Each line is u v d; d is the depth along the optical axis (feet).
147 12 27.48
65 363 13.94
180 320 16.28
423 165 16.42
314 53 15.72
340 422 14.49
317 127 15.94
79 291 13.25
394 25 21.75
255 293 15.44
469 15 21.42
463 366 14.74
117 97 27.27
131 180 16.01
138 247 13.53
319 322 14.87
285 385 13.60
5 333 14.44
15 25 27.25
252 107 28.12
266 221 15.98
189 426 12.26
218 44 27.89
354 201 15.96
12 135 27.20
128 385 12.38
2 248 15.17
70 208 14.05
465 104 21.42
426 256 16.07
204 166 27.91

= = = = =

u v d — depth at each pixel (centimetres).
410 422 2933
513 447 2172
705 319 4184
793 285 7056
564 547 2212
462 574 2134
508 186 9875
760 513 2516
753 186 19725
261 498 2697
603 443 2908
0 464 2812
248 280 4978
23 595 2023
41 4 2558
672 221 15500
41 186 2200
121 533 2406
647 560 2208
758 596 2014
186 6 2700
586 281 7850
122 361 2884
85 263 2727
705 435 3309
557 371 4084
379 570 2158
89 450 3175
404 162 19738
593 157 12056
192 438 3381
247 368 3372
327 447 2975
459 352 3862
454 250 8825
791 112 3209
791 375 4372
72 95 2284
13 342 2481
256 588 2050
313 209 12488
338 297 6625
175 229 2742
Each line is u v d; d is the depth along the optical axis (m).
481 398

= = = = =

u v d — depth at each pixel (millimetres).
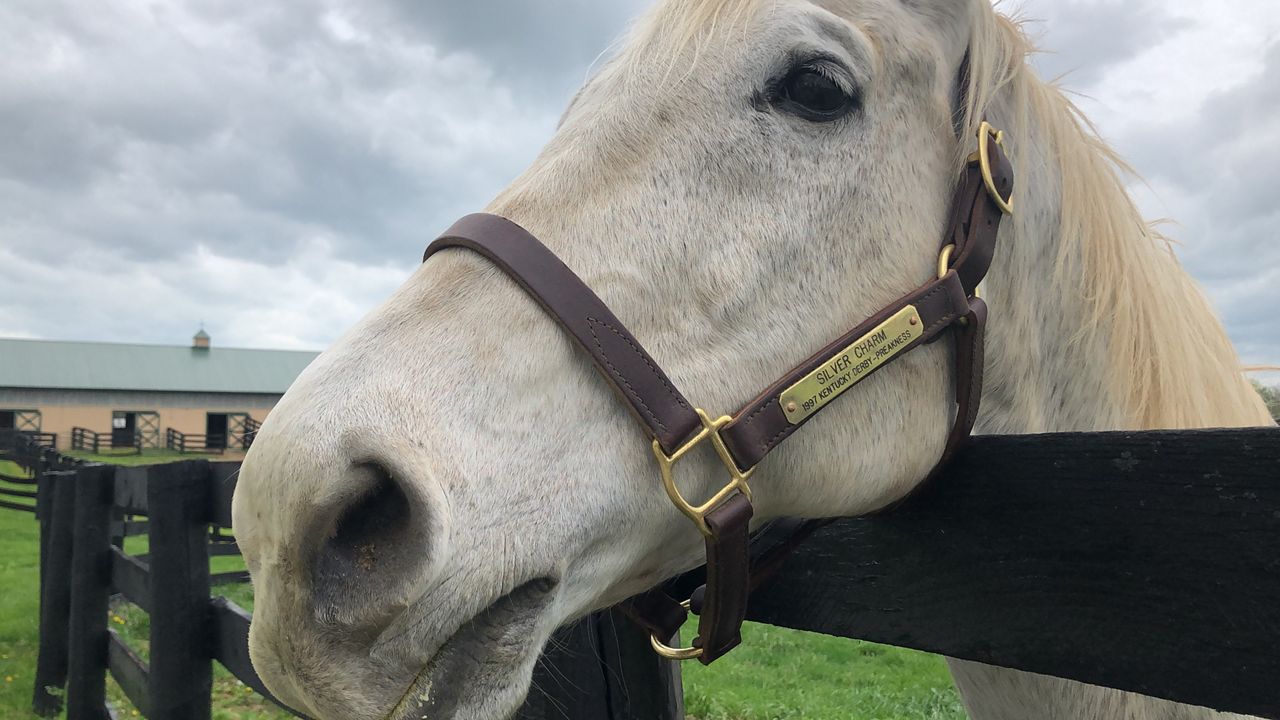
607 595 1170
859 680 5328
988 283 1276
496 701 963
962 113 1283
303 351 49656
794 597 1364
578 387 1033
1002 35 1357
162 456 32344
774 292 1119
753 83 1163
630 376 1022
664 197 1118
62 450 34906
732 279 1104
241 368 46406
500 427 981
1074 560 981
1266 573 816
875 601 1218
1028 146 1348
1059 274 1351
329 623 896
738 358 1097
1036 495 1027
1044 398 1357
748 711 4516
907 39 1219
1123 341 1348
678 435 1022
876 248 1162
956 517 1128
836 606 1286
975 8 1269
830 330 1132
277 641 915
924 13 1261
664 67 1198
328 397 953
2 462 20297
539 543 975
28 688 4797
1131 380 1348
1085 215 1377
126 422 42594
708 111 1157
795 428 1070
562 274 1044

= = = = =

■ Requirement:
Beginning with the line containing "optical axis (feet)." in the material above, copy every line exactly until you have copied the line containing "204 166 27.91".

■ Response to this task:
Each line is u v d; d is the depth along the optical axis (feet).
147 12 27.48
65 363 13.94
180 320 16.28
423 165 16.42
314 53 15.72
340 422 14.49
317 127 15.94
79 291 13.25
394 25 21.75
255 293 15.44
469 15 21.42
463 366 14.74
117 97 27.27
131 180 16.01
138 247 13.53
319 322 14.87
285 385 13.60
5 333 14.44
15 25 27.25
252 107 28.12
266 221 15.98
189 426 12.26
218 44 27.89
354 201 15.96
12 135 27.20
128 385 12.38
2 248 15.17
70 208 14.05
465 104 21.42
426 256 16.07
204 166 27.91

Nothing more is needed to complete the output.